Installing a Class A chimney system is an easy way to vent a wood stove without having the expense of constructing a full masonry chimney. However, planning the installation is very important. Don't worry though, we're here to help you through it! Many factors must be taken into consideration to have a safe and proper U.L. approved installation. One of the most important aspects of the planning process is installing the proper amount of chimney pipe above the roof.
3-2-10 Rule Explained
If you've been researching Class A chimney pipes, you've probably heard of the 3-2-10 foot rule numerous times. This rule refers to the proper height of the chimney pipe above the roof. Explained, the chimney pipe must be a minimum of three feet above the roof but also two feet taller than anything within ten feet.
- Minimum three feet above the high side of the roof
- At least two feet taller than anything within ten feet
The portion of the rule stating the pipe needs to be 2 feet above anything within 10 feet is where most people get confused. Most people think of that in terms of trees, satellites, or other parts of the home, which are all accurate, but neglect to consider the roof itself. The higher the roof pitch is, the closer the roof will be to the pipe where it penetrates the roof. This doesn't necessarily mean the pipe must be above the tallest part of the roof, which is known as the ridge. But, the pipe will require a 10' horizontal clearance from the roof.
Easy Calculation for Chimney Pipe Height
Knowing the pitch of the roof is extremely helpful in determining the height the chimney pipe must be above the roof. Roof pitch explained simply is rise over run. The 'rise' is the vertical rise of the roof over the 'run' which is the horizontal distance. In the construction world, the run is defined as 12 which is 12" of horizontal run.
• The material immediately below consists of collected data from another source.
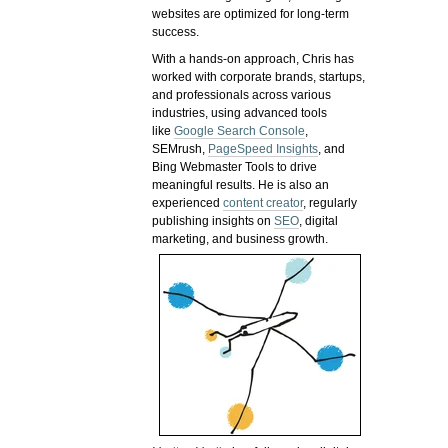
websites are optimized for long-term
success.
With a hands-on approach, Chris has
worked with corporate brands, startups,
and professionals across various
industries, using advanced tools
like
Google Search Console
,
SEMrush,
PageSpeed Insights
, and
Bing Webmaster Tools to drive
meaningful results. He is also an
experienced
content creator
, regularly
publishing insights on
SEO
, digital
marketing, and business growth.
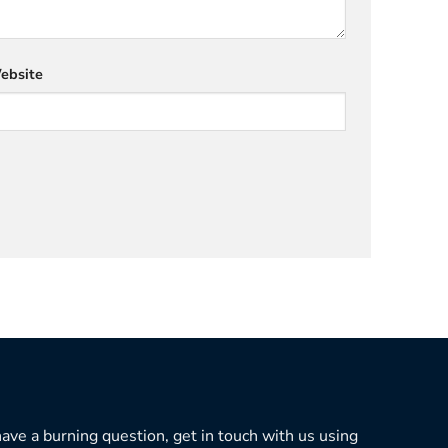
ebsite
 have a burning question, get in touch with us using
So, the roof pitch is determined by how many inches the roof rises to the peak over 12" in horizontal length.
Here is a helpful article explaining how to measure roof pitch.
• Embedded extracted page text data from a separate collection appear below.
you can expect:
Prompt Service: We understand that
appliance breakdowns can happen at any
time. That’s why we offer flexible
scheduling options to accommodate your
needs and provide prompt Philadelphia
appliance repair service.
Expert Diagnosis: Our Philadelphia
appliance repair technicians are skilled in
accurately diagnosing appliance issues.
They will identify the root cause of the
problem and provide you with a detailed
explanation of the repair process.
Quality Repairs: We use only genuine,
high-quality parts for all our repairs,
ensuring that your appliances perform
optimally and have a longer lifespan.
Next, we need to know if the penetration in the roof will be within ten feet horizontal distance of the ridge. If you are further than 10' horizontal distance from the ridge, we will use a multiplier of 10 feet since this requirement is covered. Anything closer than 10', you will use that measurement as the multiplier.
Once we know our roof pitch and our distance from the ridge, it is now very easy to determine the chimney height by doing a little math.
For example, let's say our roof pitch is 7/12 (7" of vertical rise over 12" of horizontal run) and the roof penetration is further than 10 feet horizontal away from the ridge of the roof. We take the roof pitch rise of 7" and multiply that by 10 which equals 70". This means if we measure up 70" at the roof penetration, we will have a horizontal clearance from the roof by 10'. Now that we have a clearance of 10' we must be 2' (or 24 inches) higher than that point. Now we add 24" to the 70" which gives us a chimney height above the roof of 94". The chimney in this example must extend 94" above the roof, measured from "uphill" side of the chimney.
Let's do the same example but we'll move the roof penetration closer to the ridge of the roof. Our roof pitch is 7/12 and the roof penetration will be 4 feet away from ridge of the roof. We take the roof pitch rise of 7" (inches of rise per foot) and multiply that by 4 (feet of horizontal run to high point) which equals 28" (inches of rise to the highest point within 10 feet of the chimney penetration). Now, we only need to be 2 feet higher (or 24 inches) than that, so we will add 24" to 28" to equal a total height of 52". The chimney in this example must extend 52" above the roof, measured from "uphill" side of the chimney.
At this point we cover everything in the rule: the chimney is a minimum for 3' above the uphill side of the roof and 2' higher than anything within 10' feet.
This clearance is set up to help prevent any embers from landing on the roof. This height requirement is extremely important for the safety of the chimney system.
Please remember, the manufacturer's manual should also be considered. If the chimney pipe manufacturer states more clearance or chimney height is required, that needs to be followed.